Of note: Erik Karlsson did not play in this game.


It’s now the postseason, which means the regular-season events should not necessarily be considered a harbinger of things to come. Yet, given how three of these games happened within the past month or so, the lessons learned can still be applied.

With that being said, here are the main takeaways from the four meetings.

1. Ottawa’s offense is almost entirely reliant on traffic in front of the net.

This is, frankly, not all that uncommon in today’s NHL, where beating frontline goaltenders typically requires screens and tips. But when you look at all 11 goals scored by the Senators vs. the Bruins, seven of them came either via deflection or screen in Rask’s face.

Clearly, that’s how Ottawa hopes to score vs. Boston, and it’ll be up to the Bruins’ defensemen to really get strong in front of their own crease to prevent that kind of traffic from piling up in front of Rask. It is the playoffs, so some extra physicality might be allowed from the likes of Chara, McQuaid and Miller.

2. Boston’s offense is almost entirely reliant on the power play.

This is just a bit nutty, but of the six Bruins goals scored vs. Ottawa, five of them came on the power play. That means that in 5-on-5 play, Craig Anderson stopped 94 of the Bruins’ 95 shots.

That bears repeating: The Bruins have scored one goal on 95 even-strength shots against Craig Anderson this season.

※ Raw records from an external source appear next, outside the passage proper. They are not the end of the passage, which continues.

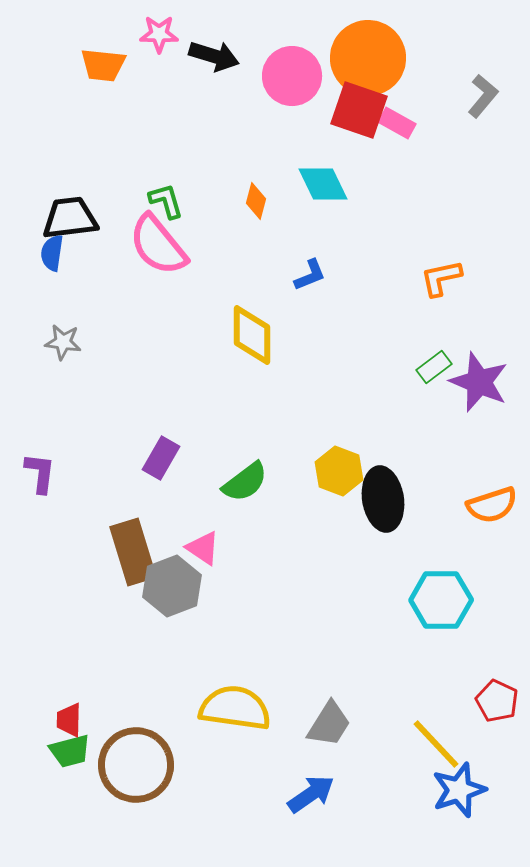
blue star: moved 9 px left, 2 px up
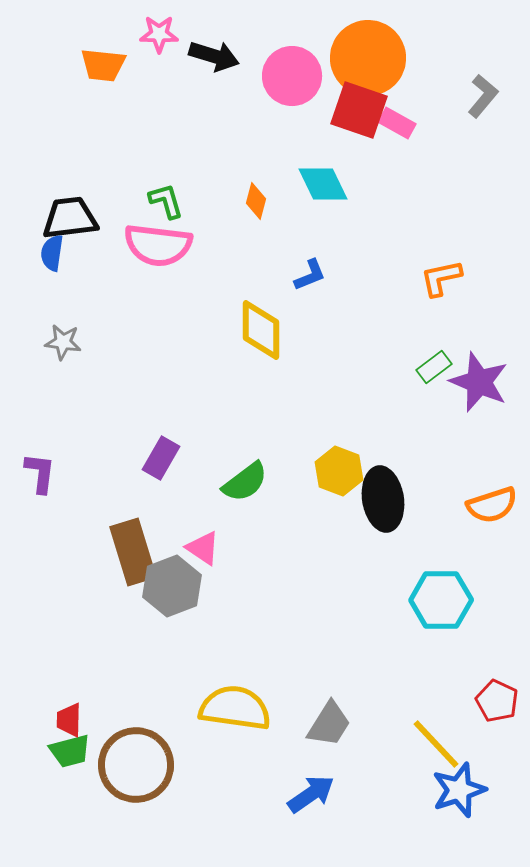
pink semicircle: rotated 44 degrees counterclockwise
yellow diamond: moved 9 px right, 5 px up
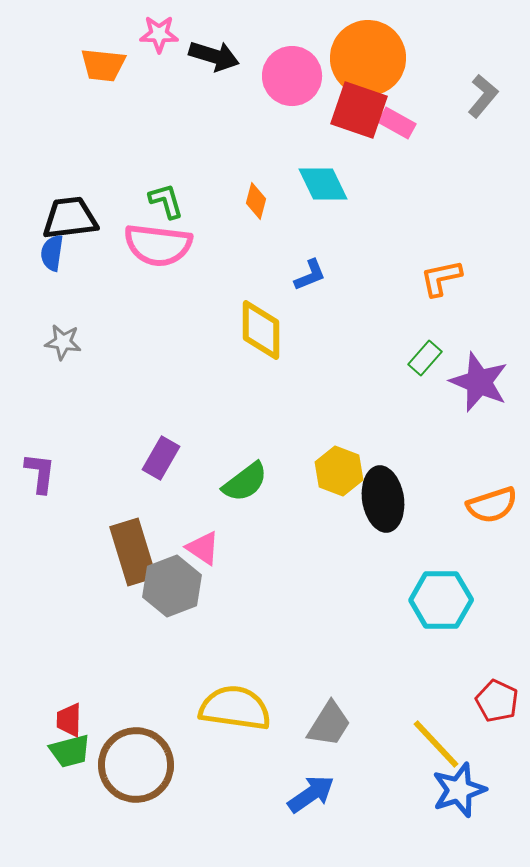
green rectangle: moved 9 px left, 9 px up; rotated 12 degrees counterclockwise
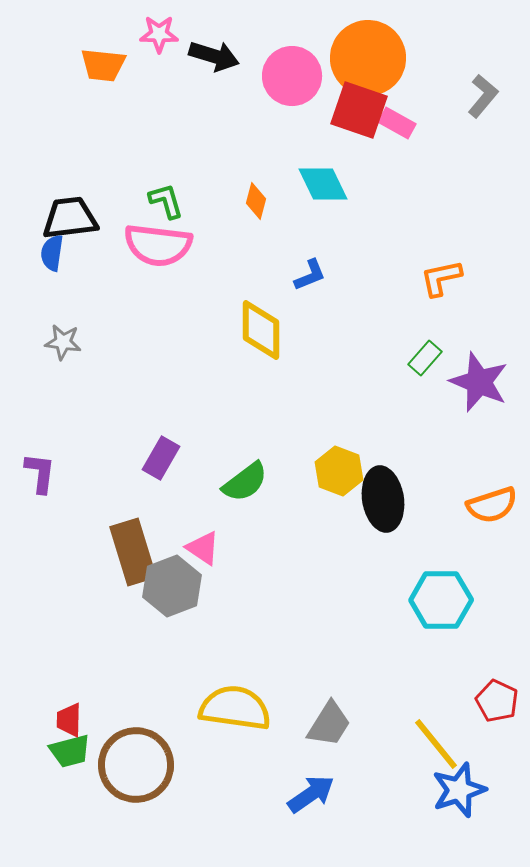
yellow line: rotated 4 degrees clockwise
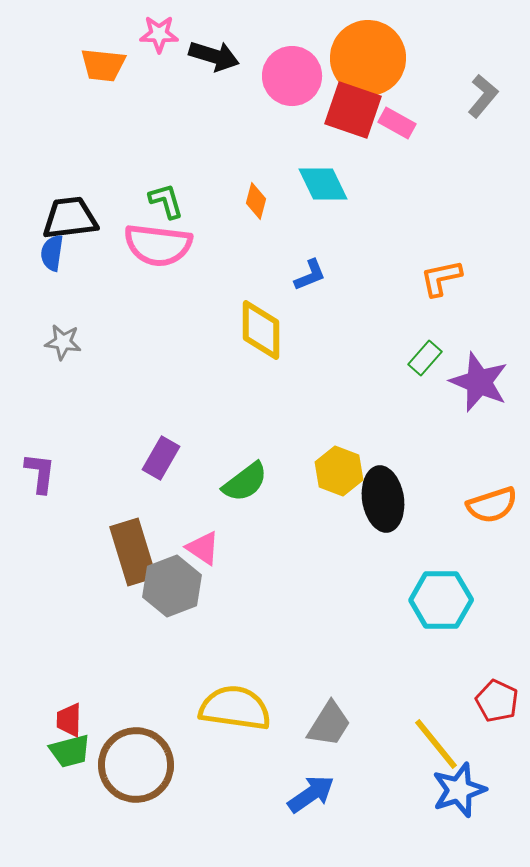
red square: moved 6 px left
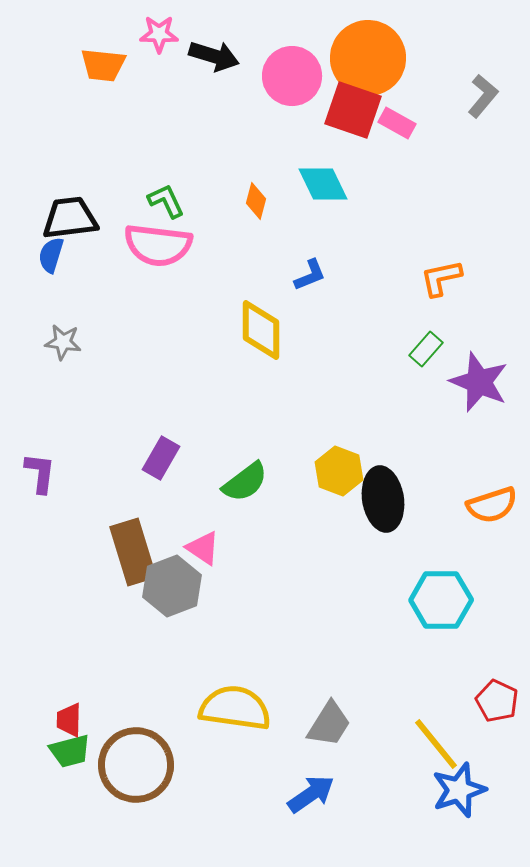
green L-shape: rotated 9 degrees counterclockwise
blue semicircle: moved 1 px left, 2 px down; rotated 9 degrees clockwise
green rectangle: moved 1 px right, 9 px up
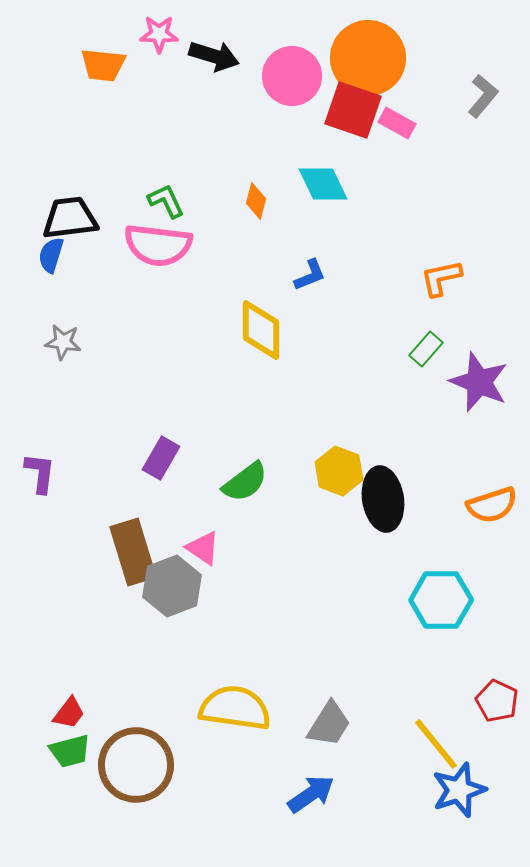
red trapezoid: moved 7 px up; rotated 144 degrees counterclockwise
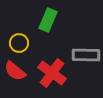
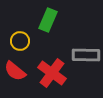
yellow circle: moved 1 px right, 2 px up
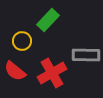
green rectangle: rotated 20 degrees clockwise
yellow circle: moved 2 px right
red cross: rotated 24 degrees clockwise
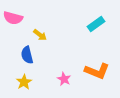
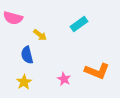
cyan rectangle: moved 17 px left
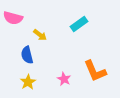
orange L-shape: moved 2 px left; rotated 45 degrees clockwise
yellow star: moved 4 px right
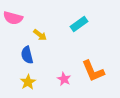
orange L-shape: moved 2 px left
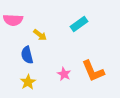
pink semicircle: moved 2 px down; rotated 12 degrees counterclockwise
pink star: moved 5 px up
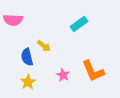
yellow arrow: moved 4 px right, 11 px down
blue semicircle: moved 2 px down
pink star: moved 1 px left, 1 px down
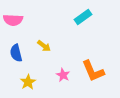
cyan rectangle: moved 4 px right, 7 px up
blue semicircle: moved 11 px left, 4 px up
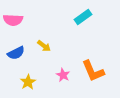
blue semicircle: rotated 102 degrees counterclockwise
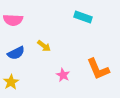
cyan rectangle: rotated 54 degrees clockwise
orange L-shape: moved 5 px right, 2 px up
yellow star: moved 17 px left
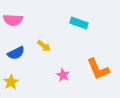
cyan rectangle: moved 4 px left, 6 px down
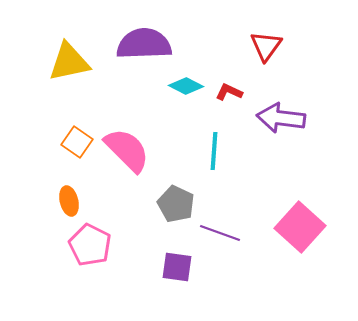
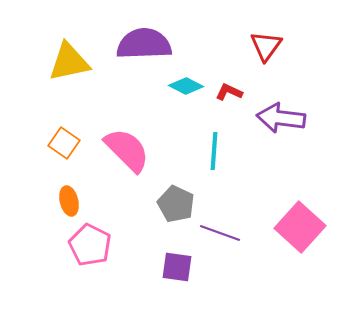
orange square: moved 13 px left, 1 px down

That does speak well to the Bruins’ power play and also doesn’t reflect well on Ottawa’s penalty kill, but relying on the power play to score more than 80 percent of a team’s goals is not really a reliable plan.

It’s been stated nearly 17 million times already, but the Bruins really need to figure out a way to solve that neutral zone trap when the teams are playing five-a-side to really make this a series. They’ve proven to be able to score when just four Senators are on the ice, but they’re not guaranteed to have those opportunities in this series.

On the other side, discipline will be of the utmost importance for Ottawa. The Senators ranked 22nd in the NHL with a 79.7 percent kill rate, and if they do lose this series, that figures to be a likely culprit.

3. Comebacks won’t be easy for Boston.

Brad Marchand said it plainly: It’s simply not easy to fight back out of a hole against the Senators. Ottawa’s structure is just too rigid to break, thereby limiting most opponents’ opportunities to shots from the boards or the blue line. It’s difficult to generate odd-man rushes when the neutral zone is so clogged, and if their best breakout pass artist in Torey Krug remains out for multiple games or the entire series, slicing through that type of defense will only prove more challenging.

The Bruins did come back to tie the game twice in that March 21 meeting, but — adding credence to takeaway No. 2 — both Boston goals came on the power play.

Scoring early is always important, but when facing a team like Guy Boucher’s, it’s all the more vital.